From water to wind
Right here by the river in Faddersbøl was a water mill powered by the water that ran from Sjørring Lake and southwards. When drainage of Sjørring Lake began in 1859, wide canals were dug out to lead the water away. The water mill was in the way and was therefore closed. However, there was still a need for energy, and the present mill was built instead.
Faddersbøl mill is a Dutch mill, and as the name indicates it was developed in the Netherlands, where these mills drove the pumps in large drainage projects. The Dutch mills were constructed so that the sails and the cap can rotate and follow the wind direction, whereas the mill building itself is permanent. Large gear wheels are used to turn the cap, while other wheels transfer the power from the sails to the grinder inside the mill building using a rather complicated system.

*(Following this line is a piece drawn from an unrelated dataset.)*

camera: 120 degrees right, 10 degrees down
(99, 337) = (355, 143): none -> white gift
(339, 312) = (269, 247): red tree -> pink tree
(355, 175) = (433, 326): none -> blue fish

The farmers of the area could get their cereals milled into flour at Faddersbøl mill. The milling business gradually developed into an animal feed business and later into a grocer's shop where you could buy various household products. Faddersbøl mill was closed in 1968, by which time this technology had become outdated. The mill then stood bereft of its sails for many years, only covered in galvanised tiles, but the Danish Nature Agency and local forces took the initiative to restore the mill, so now the mill has its original appearance both on the inside and on the outside.
The mill cellar has a poster exhibition during the summer months. The exhibition displays the nature and landscape surrounding the mill as well as the cultural background and history of mills.